**What to work on**
Word for word, reproduce the records, keeping none of the pictures.

----

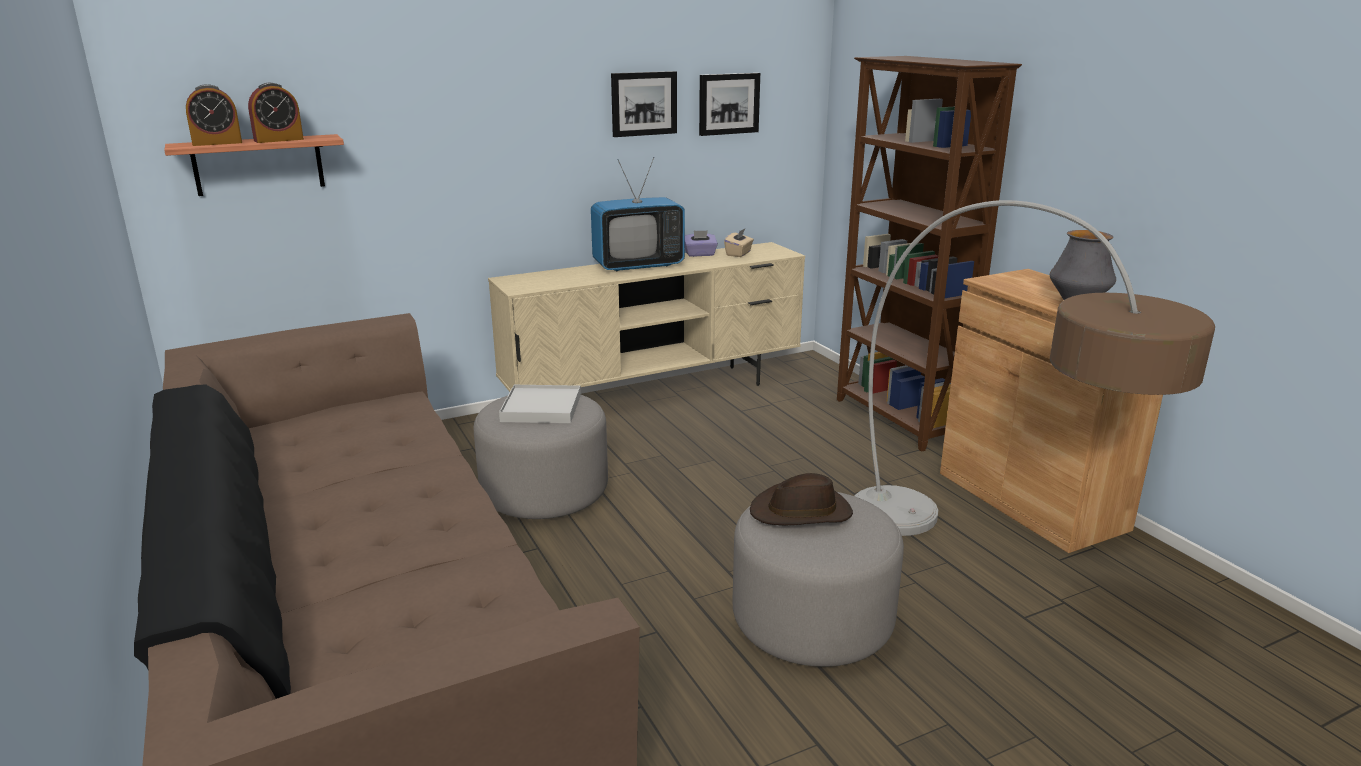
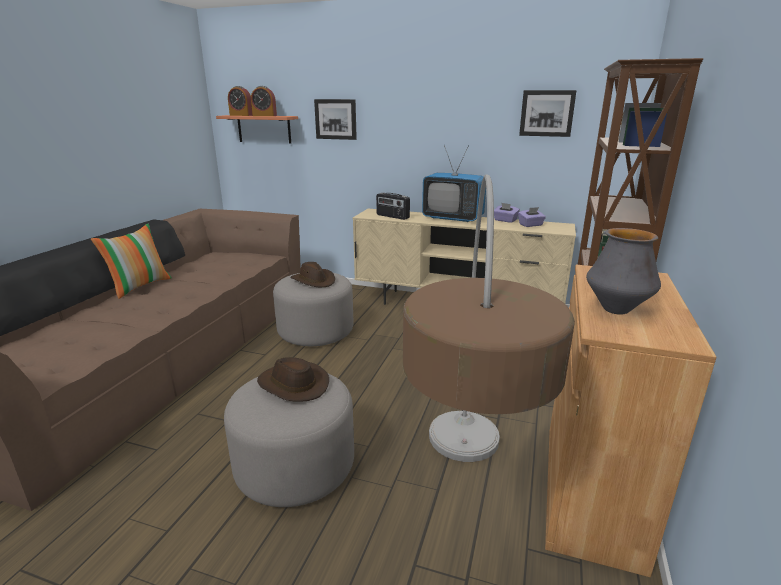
camera: 45 degrees right, 0 degrees up
(281, 518) = (140, 286): none -> pillow
(541, 408) = (314, 280): white tray -> brown hat
(560, 281) = (392, 216): none -> radio
(643, 103) = (477, 109): picture -> picture (336, 119)
(738, 254) = (530, 225): beige tissue box -> purple tissue box

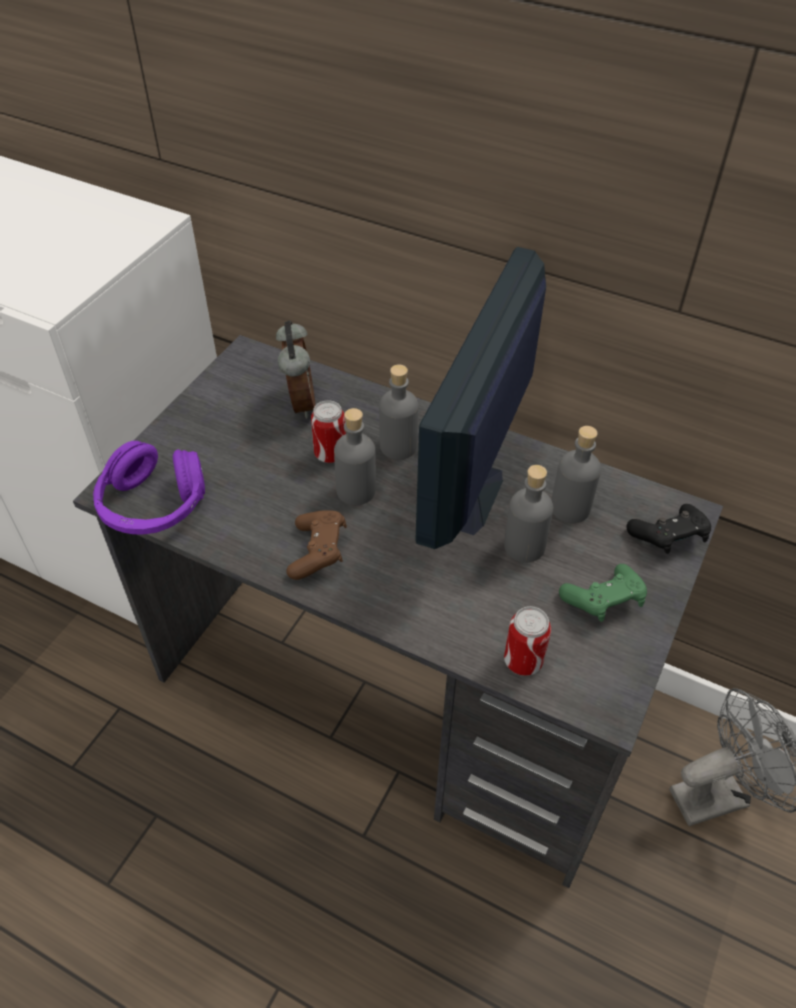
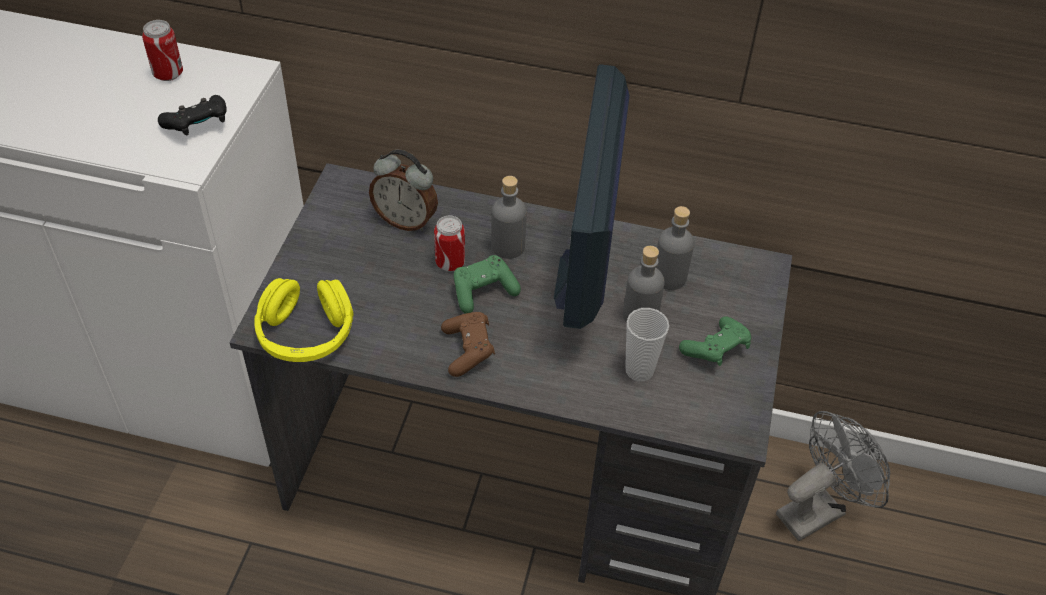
camera: 15 degrees left, 0 degrees up
(152, 505) = (305, 334): purple headphones -> yellow headphones
(299, 403) = (406, 220): alarm clock -> alarm clock turned 135 degrees clockwise
(356, 491) = (483, 292): grey bottle -> green game controller
(505, 609) = (639, 370): none -> cup
(523, 661) = (664, 409): can -> can (168, 74)
(668, 538) = (754, 289): black game controller -> black game controller (198, 126)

----

**Output of the exercise**
camera: 45 degrees right, 0 degrees up
(281, 518) = (140, 286): none -> pillow
(541, 408) = (314, 280): white tray -> brown hat
(560, 281) = (392, 216): none -> radio
(643, 103) = (477, 109): picture -> picture (336, 119)
(738, 254) = (530, 225): beige tissue box -> purple tissue box

camera: 15 degrees left, 0 degrees up
(152, 505) = (305, 334): purple headphones -> yellow headphones
(299, 403) = (406, 220): alarm clock -> alarm clock turned 135 degrees clockwise
(356, 491) = (483, 292): grey bottle -> green game controller
(505, 609) = (639, 370): none -> cup
(523, 661) = (664, 409): can -> can (168, 74)
(668, 538) = (754, 289): black game controller -> black game controller (198, 126)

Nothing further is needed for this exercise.